What this task involves
Which of the lines below holds the string "format"? Copy every line that does.

[Provided records — start]

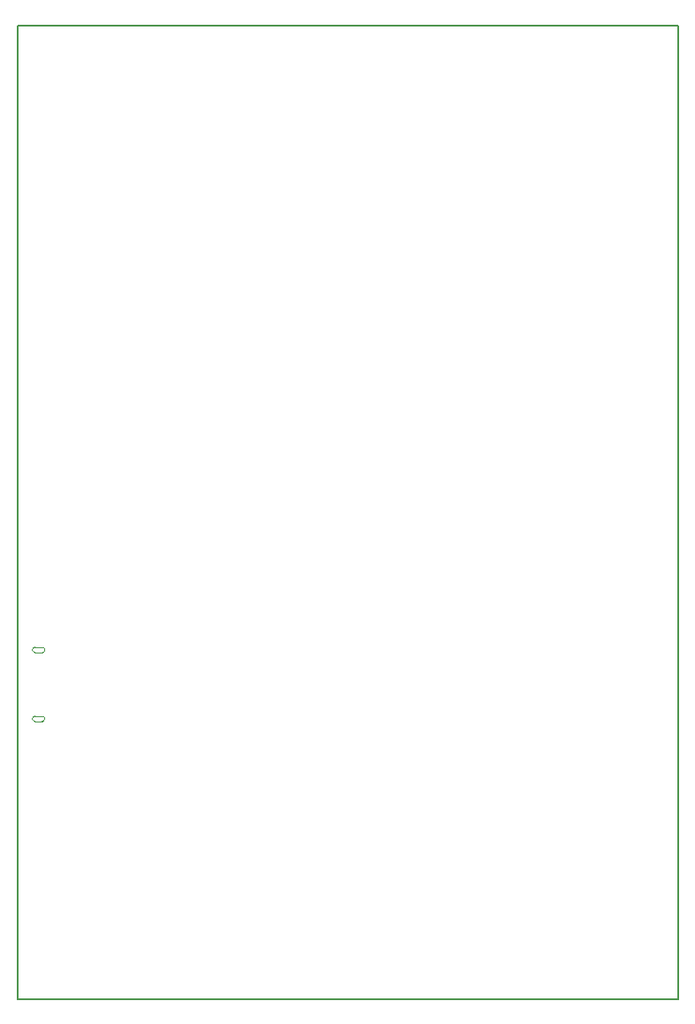
<source format=gbr>
G04 #@! TF.GenerationSoftware,KiCad,Pcbnew,(5.1.2)-1*
G04 #@! TF.CreationDate,2019-05-23T11:15:45-04:00*
G04 #@! TF.ProjectId,lc_dc1000,6c635f64-6331-4303-9030-2e6b69636164,rev?*
G04 #@! TF.SameCoordinates,Original*
G04 #@! TF.FileFunction,Profile,NP*
%FSLAX46Y46*%
G04 Gerber Fmt 4.6, Leading zero omitted, Abs format (unit mm)*
G04 Created by KiCad (PCBNEW (5.1.2)-1) date 2019-05-23 11:15:45*
%MOMM*%
%LPD*%
G04 APERTURE LIST*
%ADD10C,0.150000*%
%ADD11C,0.100000*%
G04 APERTURE END LIST*
D10*
X229997000Y-139319000D02*
X166751000Y-139319000D01*
X229997000Y-46101000D02*
X229997000Y-139319000D01*
X166751000Y-46101000D02*
X229997000Y-46101000D01*
X166751000Y-139319000D02*
X166751000Y-46101000D01*
D11*
X168433000Y-112250800D02*
X169133000Y-112250800D01*
X168183000Y-112500800D02*
G75*
G02X168433000Y-112250800I250000J0D01*
G01*
X168433000Y-112750800D02*
G75*
G02X168183000Y-112500800I0J250000D01*
G01*
X169133000Y-112750800D02*
X168433000Y-112750800D01*
X169383000Y-112500800D02*
G75*
G02X169133000Y-112750800I-250000J0D01*
G01*
X169133000Y-112250800D02*
G75*
G02X169383000Y-112500800I0J-250000D01*
G01*
X168433000Y-105650800D02*
X169133000Y-105650800D01*
X168183000Y-105900800D02*
G75*
G02X168433000Y-105650800I250000J0D01*
G01*
X168433000Y-106150800D02*
G75*
G02X168183000Y-105900800I0J250000D01*
G01*
X169133000Y-106150800D02*
X168433000Y-106150800D01*
X169383000Y-105900800D02*
G75*
G02X169133000Y-106150800I-250000J0D01*
G01*
X169133000Y-105650800D02*
G75*
G02X169383000Y-105900800I0J-250000D01*
G01*
M02*

</source>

[Provided records — finish]

The answer
<source format=gbr>
G04 Gerber Fmt 4.6, Leading zero omitted, Abs format (unit mm)*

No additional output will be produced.